Hay un elemento que es común a muchas películas, sin que éstas tengan que ser necesariamente del mismo género. Suelen ser de ciencia ficción, de fantasía o de terror, pero también puede darse en un thriller que no tenga nada sobrenatural. Me refiero a aquellos films en los que el protagonista cree en algo que es increíble. El resto del mundo se muestra escéptico y justo eso es lo que provoca el desastre. Cualquier película que contenga este elemento probablemente tendrá un gran éxito y logrará que nos identifiquemos con mucha intensidad con esa persona que sí cree en lo que otros no ven. La empatía normal que ya se produce con el protagonista o el “bueno” en casi cualquier película, aumenta mucho si se le ha colocado en esta situación.
Y lo más extraño de todo es que se produzca esa fortísima identificación a pesar de que cualquiera de nosotros, cuando dejásemos de ser espectadores de esas películas con elementos fuera de lo normal, nos colocaríamos sin dudarlo en el papel de quien no se cree nada hasta que lo ve. Por algún motivo, te unes a quien sí lo ha creído y estás deseando que los demás dejen de tomarlo por un loco o, mejor aún, que en un momento importante se den cuenta de su error y tengan que pedirle disculpas a aquel que les advirtió desde el principio. Pero que ya sea demasiado tarde.
En parte se debe, probablemente, a que el personaje es un ser que no goza de una elevada consideración en su comunidad. O bien es un niño, o un joven atolondrado, o algún tipo de pringado, un científico chiflado a quien los experimentos siempre le han salido mal. Y los que se oponen son esas autoridades a las que todos tendemos a odiar, aunque sólo sea en las películas: la policía, los alcaldes, los políticos, los profesores… en ocasiones incluso los adultos en general.
Por otra parte se podría justificar aduciendo que tenemos ganas de creer en que esos hechos sobrenaturales pueden ocurrir. El acudir a ver una película supone, muchas veces, una voluntad de sumergirse en una realidad alternativa, llena de imposibles. Si nada de lo que se ha presentado fuese verdad, el film al final nos decepcionaría.

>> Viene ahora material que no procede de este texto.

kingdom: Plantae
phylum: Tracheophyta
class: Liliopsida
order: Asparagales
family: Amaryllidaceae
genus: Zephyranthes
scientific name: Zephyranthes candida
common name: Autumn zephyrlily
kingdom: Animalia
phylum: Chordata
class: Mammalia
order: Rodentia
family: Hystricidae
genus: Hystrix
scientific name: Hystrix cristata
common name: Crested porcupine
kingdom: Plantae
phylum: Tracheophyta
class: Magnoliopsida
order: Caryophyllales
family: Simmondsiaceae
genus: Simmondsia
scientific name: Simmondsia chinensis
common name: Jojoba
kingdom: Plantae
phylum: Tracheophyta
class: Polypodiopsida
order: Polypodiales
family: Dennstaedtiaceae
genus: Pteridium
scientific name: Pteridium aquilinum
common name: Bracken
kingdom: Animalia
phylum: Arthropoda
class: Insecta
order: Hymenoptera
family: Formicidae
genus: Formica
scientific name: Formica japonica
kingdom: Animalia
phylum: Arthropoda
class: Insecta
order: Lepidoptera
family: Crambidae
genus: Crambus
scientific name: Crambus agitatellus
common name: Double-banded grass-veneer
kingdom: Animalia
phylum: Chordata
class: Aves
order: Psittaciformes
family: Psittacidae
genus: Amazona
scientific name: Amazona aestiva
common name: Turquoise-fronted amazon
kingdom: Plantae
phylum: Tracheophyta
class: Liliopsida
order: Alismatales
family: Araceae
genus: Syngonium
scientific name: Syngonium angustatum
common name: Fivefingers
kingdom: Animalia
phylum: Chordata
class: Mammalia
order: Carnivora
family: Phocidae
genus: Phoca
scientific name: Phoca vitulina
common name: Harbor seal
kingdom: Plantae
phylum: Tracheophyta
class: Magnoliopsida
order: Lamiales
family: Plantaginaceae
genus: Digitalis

Incluso aunque sea lógico que creamos en esta persona por el simple hecho de que, al compartir su punto de vista, poseemos la misma información que ella, resulta interesante ver lo gozosa que es la experiencia de ser uno de los pocos seres que conoce esa verdad o que está dispuesto a aceptarla. Parece que estuviésemos restregándosela por las narices a todos los escépticos.
Todo esto, además, representa la base de cualquier buen guión cinematográfico o de cualquier buena obra narrativa: la existencia de un conflicto. Si quien sabe que va a ocurrir algo grave obtuviese desde el primer momento atención y ayuda de las autoridades, todo se resolvería inmediatamente y ya no habría problema. Pero si mantenemos a esa persona aislada de toda ayuda, el peligro crecerá y el conflicto irá aumentando hasta que sea mucho más difícil resolverlo o detenerlo.
Estaría ese Gordy, de ‘Los Goonies’, a quien la policía siempre ha pillado mintiendo y que, para una vez que dice la verdad, ya nadie da crédito, como si de un moderno ‘Pedro y el lobo’ se tratase. Estaría Roy Scheider en ‘Tiburón’, que dijo que cerrasen la playa y, con tal de hacer dinero, el dueño le desobedeció. Estaría, aunque por sólo unos instantes, el niño de ‘Parque Jurásico II’, cuando les dice a sus padres que hay un dinosaurio en el jardín. Los ejemplos son infinitos: ‘Jóvenes ocultos’, ‘Noche de miedo’, ‘Agárrame esos fantasmas’, ‘Con la muerte en los talones’, ‘La ventana indiscreta’… Seguro que se os ocurren más. Eliminad el hecho de que nadie cree a los protagonistas y las películas cambiarán radicalmente.